:: DESCRIPTION OF THE TASK ::
Please write out the final portion of the records below exactly: the line containing "left eye: (491, 245)", every line after it, and nothing else.

:: LISTED RECORDS ::
===
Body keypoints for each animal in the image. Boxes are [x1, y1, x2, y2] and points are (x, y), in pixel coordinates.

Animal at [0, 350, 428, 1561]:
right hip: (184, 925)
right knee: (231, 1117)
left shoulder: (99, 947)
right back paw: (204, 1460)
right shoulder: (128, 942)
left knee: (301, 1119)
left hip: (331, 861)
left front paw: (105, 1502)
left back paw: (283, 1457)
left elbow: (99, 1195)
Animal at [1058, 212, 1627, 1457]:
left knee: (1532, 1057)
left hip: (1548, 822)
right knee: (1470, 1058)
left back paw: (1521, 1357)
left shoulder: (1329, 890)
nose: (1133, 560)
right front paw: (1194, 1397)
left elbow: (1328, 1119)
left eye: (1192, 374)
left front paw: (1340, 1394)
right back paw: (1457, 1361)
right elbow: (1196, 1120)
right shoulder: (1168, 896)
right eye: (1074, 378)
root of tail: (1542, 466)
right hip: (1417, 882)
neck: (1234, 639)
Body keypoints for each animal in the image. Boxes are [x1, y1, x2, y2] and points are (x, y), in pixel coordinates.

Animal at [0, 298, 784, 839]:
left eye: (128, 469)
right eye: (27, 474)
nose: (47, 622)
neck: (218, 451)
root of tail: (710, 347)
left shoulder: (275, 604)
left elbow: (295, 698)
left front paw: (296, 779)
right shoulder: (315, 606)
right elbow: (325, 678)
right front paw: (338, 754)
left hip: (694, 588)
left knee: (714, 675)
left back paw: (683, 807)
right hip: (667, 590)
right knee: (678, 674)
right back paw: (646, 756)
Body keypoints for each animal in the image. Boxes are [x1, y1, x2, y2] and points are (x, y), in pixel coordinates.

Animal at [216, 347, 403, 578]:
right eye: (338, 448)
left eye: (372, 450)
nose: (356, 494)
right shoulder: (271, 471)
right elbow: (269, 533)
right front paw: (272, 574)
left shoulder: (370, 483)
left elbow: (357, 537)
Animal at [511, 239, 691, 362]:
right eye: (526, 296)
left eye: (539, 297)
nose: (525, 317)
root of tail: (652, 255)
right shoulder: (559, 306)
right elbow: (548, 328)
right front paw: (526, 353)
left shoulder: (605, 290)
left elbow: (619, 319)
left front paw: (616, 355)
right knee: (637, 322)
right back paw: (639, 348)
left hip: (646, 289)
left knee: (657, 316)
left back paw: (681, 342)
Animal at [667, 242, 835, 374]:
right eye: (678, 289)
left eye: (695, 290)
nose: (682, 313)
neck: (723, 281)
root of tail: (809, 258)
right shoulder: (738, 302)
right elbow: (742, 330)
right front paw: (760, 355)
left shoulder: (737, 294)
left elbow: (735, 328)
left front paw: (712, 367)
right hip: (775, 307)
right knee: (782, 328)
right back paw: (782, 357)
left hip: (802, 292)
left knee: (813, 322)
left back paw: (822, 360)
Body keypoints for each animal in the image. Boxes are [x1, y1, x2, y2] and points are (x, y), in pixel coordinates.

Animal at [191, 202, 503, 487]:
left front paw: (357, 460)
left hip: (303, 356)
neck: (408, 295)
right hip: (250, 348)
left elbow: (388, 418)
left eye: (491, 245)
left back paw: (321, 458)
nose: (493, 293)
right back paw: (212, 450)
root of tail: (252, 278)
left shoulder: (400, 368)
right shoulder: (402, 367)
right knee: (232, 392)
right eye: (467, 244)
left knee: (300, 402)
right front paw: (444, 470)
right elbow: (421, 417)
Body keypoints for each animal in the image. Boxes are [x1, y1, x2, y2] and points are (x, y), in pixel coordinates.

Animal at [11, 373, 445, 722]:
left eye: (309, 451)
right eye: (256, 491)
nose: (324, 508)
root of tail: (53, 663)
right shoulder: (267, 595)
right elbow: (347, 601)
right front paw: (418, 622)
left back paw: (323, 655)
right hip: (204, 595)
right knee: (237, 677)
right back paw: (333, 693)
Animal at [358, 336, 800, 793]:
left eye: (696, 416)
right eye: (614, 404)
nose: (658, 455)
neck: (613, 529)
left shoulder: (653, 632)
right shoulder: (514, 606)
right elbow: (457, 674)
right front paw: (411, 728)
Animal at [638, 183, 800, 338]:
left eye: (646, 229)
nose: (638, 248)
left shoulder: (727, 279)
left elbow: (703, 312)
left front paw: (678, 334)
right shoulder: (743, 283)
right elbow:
===
:: WRITTEN RESPONSE ::
left eye: (491, 245)
left back paw: (321, 458)
nose: (493, 293)
right back paw: (212, 450)
root of tail: (252, 278)
left shoulder: (400, 368)
right shoulder: (402, 367)
right knee: (232, 392)
right eye: (467, 244)
left knee: (300, 402)
right front paw: (444, 470)
right elbow: (421, 417)
Body keypoints for each animal in the image. Boxes are [x1, y1, x2, y2] and points are (x, y), in pixel coordinates.

Animal at [11, 373, 445, 722]:
left eye: (309, 451)
right eye: (256, 491)
nose: (324, 508)
root of tail: (53, 663)
right shoulder: (267, 595)
right elbow: (347, 601)
right front paw: (418, 622)
left back paw: (323, 655)
right hip: (204, 595)
right knee: (237, 677)
right back paw: (333, 693)
Animal at [358, 336, 800, 793]:
left eye: (696, 416)
right eye: (614, 404)
nose: (658, 455)
neck: (613, 529)
left shoulder: (653, 632)
right shoulder: (514, 606)
right elbow: (457, 674)
right front paw: (411, 728)
Animal at [638, 183, 800, 338]:
left eye: (646, 229)
nose: (638, 248)
left shoulder: (727, 279)
left elbow: (703, 312)
left front paw: (678, 334)
right shoulder: (743, 283)
right elbow:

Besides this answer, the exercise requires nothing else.